Said items could be unlocked in-game, but players would on average have had to “grind” to earn them and the loot boxes were criticised for stagnating game progression. EA, however, defended the mechanics, prompting further backlash.
The controversy over Star Wars Battlefront II and its loot boxes led many European countries to launch investigations into the mechanics regarding their similarity to gambling due to being chance-based and investigations into the game and other titles with loot boxes.
In 2018, the Dutch Gaming Authority and Belgian Gaming Commission declared loot boxes illegal and banned them from video games, forcing all game publishers to remove the controversial mechanics from their games.
Meanwhile, the UK Gambling Commission issued a statement in July 2019 stating that they could not regulate loot boxes in the country under current law but insisted it was ready to regulate them should legislation change.
Several months later, the Department for Digital, Culture, Media and Sport urged the UK Government to take steps to regulate loot box mechanics under the Gambling Act 2005. Less than a year later, the Department of DCMS announced the launch of an investigation into loot boxes with a call for evidence from game developers.
The Government confirmed last year that it would be addressing loot boxes in its ongoing review of current gambling legislation.
EA’s Loot Box Lawsuits
Although loot boxes were banned in countries like Belgium and the Netherlands, EA reportedly launched a review of the terms of play for its Ultimate Team packs in Europe back in December 2020 due to lawsuits against the company over the controversial mechanics.
As reported by FocusGN, the publisher released a patch late last year which disabled the packs in countries where loot boxes were banned.

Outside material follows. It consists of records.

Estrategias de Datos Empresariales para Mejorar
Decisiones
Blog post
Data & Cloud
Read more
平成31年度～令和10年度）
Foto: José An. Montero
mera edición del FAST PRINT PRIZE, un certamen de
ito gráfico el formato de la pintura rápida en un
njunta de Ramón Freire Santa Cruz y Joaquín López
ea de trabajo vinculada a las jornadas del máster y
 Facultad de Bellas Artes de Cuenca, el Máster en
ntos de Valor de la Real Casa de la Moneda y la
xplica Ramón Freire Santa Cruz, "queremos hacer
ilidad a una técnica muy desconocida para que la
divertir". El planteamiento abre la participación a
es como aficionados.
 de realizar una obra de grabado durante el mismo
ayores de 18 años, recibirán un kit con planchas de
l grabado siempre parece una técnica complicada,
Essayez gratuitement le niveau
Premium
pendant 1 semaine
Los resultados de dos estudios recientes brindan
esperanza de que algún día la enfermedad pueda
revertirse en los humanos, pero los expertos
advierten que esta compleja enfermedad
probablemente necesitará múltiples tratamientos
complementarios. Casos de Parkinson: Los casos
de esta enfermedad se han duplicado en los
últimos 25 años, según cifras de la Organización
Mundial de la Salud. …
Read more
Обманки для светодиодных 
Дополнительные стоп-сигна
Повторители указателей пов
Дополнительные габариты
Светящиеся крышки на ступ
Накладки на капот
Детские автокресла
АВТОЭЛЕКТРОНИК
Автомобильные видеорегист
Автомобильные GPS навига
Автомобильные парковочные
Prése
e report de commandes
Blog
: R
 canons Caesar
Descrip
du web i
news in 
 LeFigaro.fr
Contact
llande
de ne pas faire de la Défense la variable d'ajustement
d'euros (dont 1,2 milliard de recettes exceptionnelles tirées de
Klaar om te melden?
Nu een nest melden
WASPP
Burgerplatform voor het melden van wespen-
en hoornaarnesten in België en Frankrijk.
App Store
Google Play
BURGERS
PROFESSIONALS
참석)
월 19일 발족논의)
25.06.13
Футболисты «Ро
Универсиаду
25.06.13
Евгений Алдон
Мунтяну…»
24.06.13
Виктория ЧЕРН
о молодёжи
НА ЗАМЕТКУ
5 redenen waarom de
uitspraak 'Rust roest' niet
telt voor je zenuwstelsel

Users who attempted to access the packs would trigger a warning which reads: “FIFA Ultimate Team is currently not accessible due to a demand from the authorities of your region.”

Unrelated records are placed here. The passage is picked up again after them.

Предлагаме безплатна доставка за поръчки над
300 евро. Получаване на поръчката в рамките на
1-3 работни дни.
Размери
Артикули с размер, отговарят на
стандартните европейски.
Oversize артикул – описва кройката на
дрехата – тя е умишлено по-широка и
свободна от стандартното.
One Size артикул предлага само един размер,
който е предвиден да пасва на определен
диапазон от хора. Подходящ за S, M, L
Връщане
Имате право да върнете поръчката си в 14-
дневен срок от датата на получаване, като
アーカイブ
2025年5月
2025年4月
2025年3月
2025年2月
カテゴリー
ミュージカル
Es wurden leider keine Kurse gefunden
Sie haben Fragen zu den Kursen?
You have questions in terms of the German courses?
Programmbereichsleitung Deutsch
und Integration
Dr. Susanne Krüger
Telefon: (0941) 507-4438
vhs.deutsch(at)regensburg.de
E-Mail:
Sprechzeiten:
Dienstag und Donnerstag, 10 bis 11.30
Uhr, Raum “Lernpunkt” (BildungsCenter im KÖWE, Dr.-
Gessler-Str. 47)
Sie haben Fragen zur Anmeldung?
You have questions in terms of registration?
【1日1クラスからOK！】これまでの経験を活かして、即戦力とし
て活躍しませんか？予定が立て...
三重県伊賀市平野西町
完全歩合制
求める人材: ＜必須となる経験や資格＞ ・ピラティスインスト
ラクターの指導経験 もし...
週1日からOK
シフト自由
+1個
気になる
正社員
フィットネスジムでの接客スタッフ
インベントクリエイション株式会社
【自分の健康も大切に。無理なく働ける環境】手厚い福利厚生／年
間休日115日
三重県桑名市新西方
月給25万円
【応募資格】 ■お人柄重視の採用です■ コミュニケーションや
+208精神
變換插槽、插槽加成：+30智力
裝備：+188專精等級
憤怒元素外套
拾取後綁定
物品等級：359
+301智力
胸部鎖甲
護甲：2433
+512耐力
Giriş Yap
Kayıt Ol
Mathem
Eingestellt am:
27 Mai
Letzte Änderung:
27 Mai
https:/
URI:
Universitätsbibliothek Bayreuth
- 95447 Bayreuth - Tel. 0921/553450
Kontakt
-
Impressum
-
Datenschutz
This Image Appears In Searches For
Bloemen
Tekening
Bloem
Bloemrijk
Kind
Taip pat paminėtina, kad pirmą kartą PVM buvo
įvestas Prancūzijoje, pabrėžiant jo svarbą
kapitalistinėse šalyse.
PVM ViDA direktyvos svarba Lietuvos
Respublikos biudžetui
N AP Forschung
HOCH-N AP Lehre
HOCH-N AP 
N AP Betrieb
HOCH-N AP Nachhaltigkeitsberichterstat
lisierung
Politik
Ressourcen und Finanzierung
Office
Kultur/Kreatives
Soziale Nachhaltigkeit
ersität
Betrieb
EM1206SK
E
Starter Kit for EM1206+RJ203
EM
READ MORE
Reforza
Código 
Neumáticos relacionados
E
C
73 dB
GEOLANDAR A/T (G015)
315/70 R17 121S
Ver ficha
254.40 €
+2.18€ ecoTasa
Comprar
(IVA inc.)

Meanwhile, the US District Court of Northern California filed a class-action lawsuit against EA in November 2020 over its alleged use of Dynamic Difficulty Adjustment, a mechanic which adjusts the difficulty of a video game to push players towards buying loot boxes.
As reported by NME, the lawsuit states: “EA’s undisclosed use of Difficulty Adjusting Mechanics deprives gamers who purchase Player Packs of the benefit of their bargains because EA’s Difficulty Adjusting Mechanisms, rather than only the stated ranking of the gamers’ Ultimate Team players and the gamers’ relative skill, dictates, or at least highly influences the outcome of the match.

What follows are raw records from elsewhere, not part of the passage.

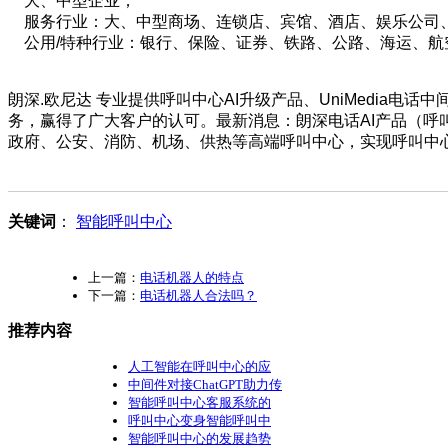
大、中型企业；
服务行业：大、中型商场、连锁店、宾馆、酒店、娱乐公司
公用/特种行业：银行、保险、证券、铁路、公路、海运、航
朗深.欧尼达 专业提供呼叫中心AI升级产品、UniMedia电话
务，赢得了广大客户的认可。最新消息：朗深电话AI产品（呼
政府、公安、消防、机场、供热等高端呼叫中心，实现呼叫中心
关键词
：
智能呼叫中心
上一篇：
电话机器人的特点
下一篇：
电话机器人合法吗？
推荐内容
人工智能在呼叫中心的应
中间件对接ChatGPT助力传
智能呼叫中心客服系统的
呼叫中心变身智能呼叫中
智能呼叫中心的发展趋势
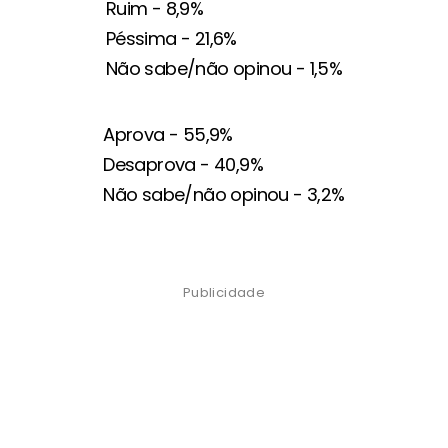
Ruim - 8,9%
Péssima - 21,6%
Não sabe/não opinou - 1,5%
Aprova - 55,9%
Desaprova - 40,9%
Não sabe/não opinou - 3,2%
Publicidade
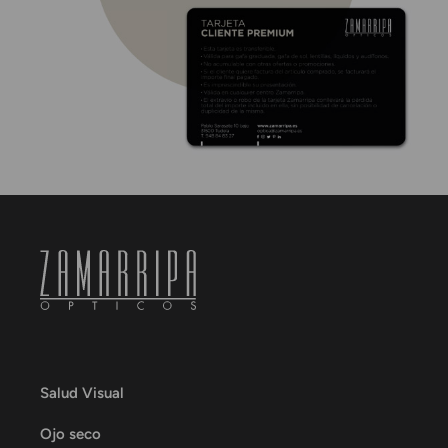
Salud Visual
Ojo seco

“This is a self-perpetuating cycle that benefits EA to the detriment of EA Sports gamers, since Difficulty Adjusting Mechanisms make gamers believe their teams are less skilled than they actually are, leading them to purchase additional Player Packs in hopes of receiving better players and being more competitive.”
EA, which has previously denied using Dynamic Difficulty Adjustment in its games, issued a statement responding to the lawsuit, stating: “We believe the claims are baseless and misrepresented our games, and we will defend.”